Voilà, abandon ! Le mot est trouvé. Car dans son étymologie grecque, ekleipsis, le mot éclipse signifie bien abandonner. Alors, quelle plus forte analogie avec l’éclipse permanente que celle d’un peuple qui s’abandonne dans une collective indigence intellectuelle et humaine pour vivre au cycle des saisons dans l’imposture, dans la soumission et dans la fuite ! Quelle plus grande indigence que celle d’accepter de survivre en renonçant à toute dignité ("pito nou led nou la") !

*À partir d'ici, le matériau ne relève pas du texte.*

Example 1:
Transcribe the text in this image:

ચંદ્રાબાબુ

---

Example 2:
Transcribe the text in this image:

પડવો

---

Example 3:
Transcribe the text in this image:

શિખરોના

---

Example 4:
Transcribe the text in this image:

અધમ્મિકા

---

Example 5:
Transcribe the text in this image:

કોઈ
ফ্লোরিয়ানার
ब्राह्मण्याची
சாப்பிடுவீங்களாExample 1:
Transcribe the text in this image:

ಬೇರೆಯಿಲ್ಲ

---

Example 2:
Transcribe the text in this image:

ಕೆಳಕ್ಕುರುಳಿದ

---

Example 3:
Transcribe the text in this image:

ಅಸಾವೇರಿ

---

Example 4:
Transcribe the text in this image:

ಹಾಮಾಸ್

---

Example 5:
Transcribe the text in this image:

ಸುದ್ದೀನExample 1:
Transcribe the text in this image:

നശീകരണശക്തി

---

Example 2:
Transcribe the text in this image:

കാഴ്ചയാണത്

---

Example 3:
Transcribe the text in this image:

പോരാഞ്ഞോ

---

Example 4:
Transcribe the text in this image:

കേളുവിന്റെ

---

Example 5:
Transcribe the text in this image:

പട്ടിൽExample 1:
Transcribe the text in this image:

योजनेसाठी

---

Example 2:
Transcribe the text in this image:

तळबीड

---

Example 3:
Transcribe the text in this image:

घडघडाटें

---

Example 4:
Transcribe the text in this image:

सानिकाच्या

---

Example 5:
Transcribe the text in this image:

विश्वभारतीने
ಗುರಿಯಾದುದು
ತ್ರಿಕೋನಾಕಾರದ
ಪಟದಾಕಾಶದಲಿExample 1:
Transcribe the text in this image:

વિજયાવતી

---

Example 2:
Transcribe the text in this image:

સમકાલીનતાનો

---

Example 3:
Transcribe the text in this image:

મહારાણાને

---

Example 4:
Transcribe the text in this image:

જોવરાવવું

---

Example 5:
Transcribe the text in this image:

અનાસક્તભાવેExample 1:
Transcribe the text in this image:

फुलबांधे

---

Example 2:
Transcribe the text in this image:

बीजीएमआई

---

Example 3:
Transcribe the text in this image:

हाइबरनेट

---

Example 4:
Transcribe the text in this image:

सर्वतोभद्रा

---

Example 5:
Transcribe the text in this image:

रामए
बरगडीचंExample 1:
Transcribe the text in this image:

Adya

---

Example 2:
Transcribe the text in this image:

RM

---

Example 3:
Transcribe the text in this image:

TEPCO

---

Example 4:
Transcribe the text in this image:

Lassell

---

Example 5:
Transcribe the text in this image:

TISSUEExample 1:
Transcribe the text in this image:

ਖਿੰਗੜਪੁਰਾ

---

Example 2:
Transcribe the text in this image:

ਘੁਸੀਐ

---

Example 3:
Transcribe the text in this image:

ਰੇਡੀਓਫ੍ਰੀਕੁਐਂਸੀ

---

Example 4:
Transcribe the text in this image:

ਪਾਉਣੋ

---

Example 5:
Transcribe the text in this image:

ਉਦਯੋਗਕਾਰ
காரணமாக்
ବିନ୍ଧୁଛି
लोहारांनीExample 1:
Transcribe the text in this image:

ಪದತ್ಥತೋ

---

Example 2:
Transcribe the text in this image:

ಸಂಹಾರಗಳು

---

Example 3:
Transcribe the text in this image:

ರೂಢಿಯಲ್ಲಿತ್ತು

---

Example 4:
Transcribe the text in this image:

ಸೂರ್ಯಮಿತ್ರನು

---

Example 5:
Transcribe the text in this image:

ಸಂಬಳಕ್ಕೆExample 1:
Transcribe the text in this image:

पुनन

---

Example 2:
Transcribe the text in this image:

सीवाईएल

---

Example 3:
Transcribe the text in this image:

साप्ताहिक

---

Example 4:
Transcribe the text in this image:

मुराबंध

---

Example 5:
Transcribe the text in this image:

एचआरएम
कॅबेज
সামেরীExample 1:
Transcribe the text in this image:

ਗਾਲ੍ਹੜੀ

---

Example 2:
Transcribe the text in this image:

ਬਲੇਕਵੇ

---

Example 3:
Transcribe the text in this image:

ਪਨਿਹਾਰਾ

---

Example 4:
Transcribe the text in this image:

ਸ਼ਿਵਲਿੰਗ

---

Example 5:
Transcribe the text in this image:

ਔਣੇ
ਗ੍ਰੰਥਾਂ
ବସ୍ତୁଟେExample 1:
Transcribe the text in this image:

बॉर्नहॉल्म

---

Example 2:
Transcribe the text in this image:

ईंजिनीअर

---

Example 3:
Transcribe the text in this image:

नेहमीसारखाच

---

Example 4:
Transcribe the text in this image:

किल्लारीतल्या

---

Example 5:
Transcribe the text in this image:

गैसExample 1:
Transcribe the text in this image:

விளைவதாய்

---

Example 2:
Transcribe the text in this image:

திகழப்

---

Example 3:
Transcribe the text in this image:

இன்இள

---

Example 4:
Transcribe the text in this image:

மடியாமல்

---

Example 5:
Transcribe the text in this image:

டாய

N’est-ce pas un abandon de souveraineté et de dignité nationales quand la sécurité, les élections et les choix politiques du pays sont programmés et dictés par d’autres à Washington ou à l’ONU ? N’est-ce pas un abandon de la gouvernance étatique que de laisser aux ONG le soin de conduire les axes de ses actions stratégiques notamment dans le domaine du renforcement institutionnel et de la justice ? N’est-ce pas un abandon de la cohésion sociale quand les juges refusent de rendre justice parce qu’assujettis à des accointances politiques qui les rendent redevables ? N’est-ce pas un abandon d’éthique professionnelle quand des experts continuent de vendre le libéralisme comme promesse de bonne gouvernance au profit de leur subvention ? Ou quand des professionnels se condamnent au silence pour ne pas perdre leurs opportunités d’affaires ? N’est-ce pas un abandon de la vérité quand certains médias ont vendu à la population le mythe du succès de la plantation de banane de l’actuel président d’Haïti et se sont abstenu de faire écho des preuves flagrantes des irrégularités du processus électoral de 2016 ? N’est-ce pas un abandon de l’éthique religieuse quand des hommes d’église pactisent avec la crapulerie politique pour défendre leurs intérêts de chapelle ou de culte ? N’est-ce pas un abandon du savoir quand l’Université se révèle incapable de résoudre ses propres crises voire de proposer des modèles intelligents à la société ? N’est-ce pas un abandon de l’exemplarité quand ce sont ceux qui sont en contravention avec la justice et ceux qui ne payent pas leurs taxes qui font et exécutent les lois ? N’est-ce pas un abandon collectif quand tout un peuple vit en transit dans son pays et n’est qu’en quête d’opportunités pour fuir ?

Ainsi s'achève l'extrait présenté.